### Excerpt to read
════════
See State v. Xie (1992), 62 Ohio St.3d 521, 527, 584 N.E.2d 715.

{¶ 12} We note at the outset that the entry overruling Thomas's Crim. R. 32.1 motion did not set forth the standard of review that the common pleas court had applied in deciding the motion. In any event, the motion, filed after Thomas had been sentenced, was not reviewable as a presentence motion. And it was subject to dismissal because the common pleas court had no jurisdiction to entertain it.

{¶ 13} In support of his argument that his Crim. R. 32.1 motion was reviewable as a presentence motion, Thomas cites the Ohio Supreme Court's 2009 decision in State v. Boswell. In Boswell, the court held that "[a] motion to withdraw a plea of guilty * * * made by a defendant who has been given a void sentence must be considered as a presentence motion under Crim. R. 32.1." The court based its holding on the principle, derived from its 1967 decision in Romito v. Maxwell and reaffirmed in 2007 in State v. Bezak that the effect of vacating a void sentence is to place the parties in the same position "as if there had been no sentence."

Boswell, 121 Ohio St.3d 575, syllabus.

(1967), 10 Ohio St.2d 266, 227 N.E.2d 223 117 Ohio St.3d 420, 2008-Ohio-1197, 884, N.E.2d 568, ¶ 20.

Id. at ¶ 13, citing Romito, 10 Ohio St.2d at 267 (emphasis in original); see Boswell, 121 Ohio St.3d 575, at ¶ 8.

{¶ 14} The supreme court had applied this principle in Bezak to hold, in its syllabus, that when a sentence is void due to inadequate postrelease-control notification, the defendant is entitled to "a new sentencing hearing." But in 2010, in State v. Fischer, the supreme court, in the course of holding that a direct appeal from a resentencing ordered under Bezak constituted a first appeal of right, revisited the law underlying its decision in Bezak. The court looked to a second principle, overlooked in Bezak, that "only the portion [of a sentence] that is void may be vacated or otherwise amended." Applying this principle, the court modified the Bezak syllabus by adding the "proviso that only the offending portion of the sentence is subject to review and correction" and by holding that "[t]he new sentencing hearing to which an offender is entitled under State v. Bezak is limited to proper imposition of postrelease control." And the court held that "[a]lthough the doctrine of res judicata does not preclude review of a void sentence, res judicata still applies to other aspects of the merits of a conviction, including the determination of guilt and the lawful elements of the ensuing sentence."

Id., syllabus.

See Fischer, 2010-Ohio-6238, at ¶ 5 and 18.

Id. at ¶ 28.

Id. at ¶ 27.

Id., paragraph two of the syllabus.
════════
### Supplied material
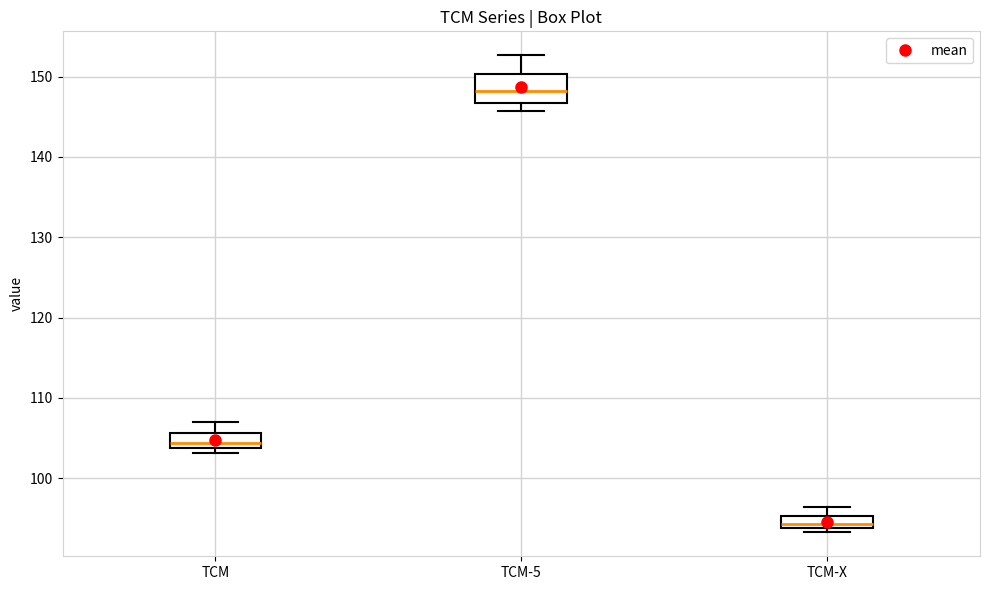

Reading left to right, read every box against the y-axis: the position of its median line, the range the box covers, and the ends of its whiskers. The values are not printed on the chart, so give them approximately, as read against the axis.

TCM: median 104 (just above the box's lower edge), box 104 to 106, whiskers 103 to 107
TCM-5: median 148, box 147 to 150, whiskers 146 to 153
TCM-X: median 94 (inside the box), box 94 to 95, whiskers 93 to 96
════════
Answer these questions using the opinion excerpt:
1. Which 2009 Ohio Supreme Court decision does Thomas cite in support of his argument?
2. In what year was Romito v. Maxwell decided?
3. According to the modified Bezak syllabus in Fischer, the new sentencing hearing is limited to what?
The data were drawn from a source separate from the opinion excerpt.

### Exercise response
1. State v. Boswell
2. 1967
3. Proper imposition of postrelease control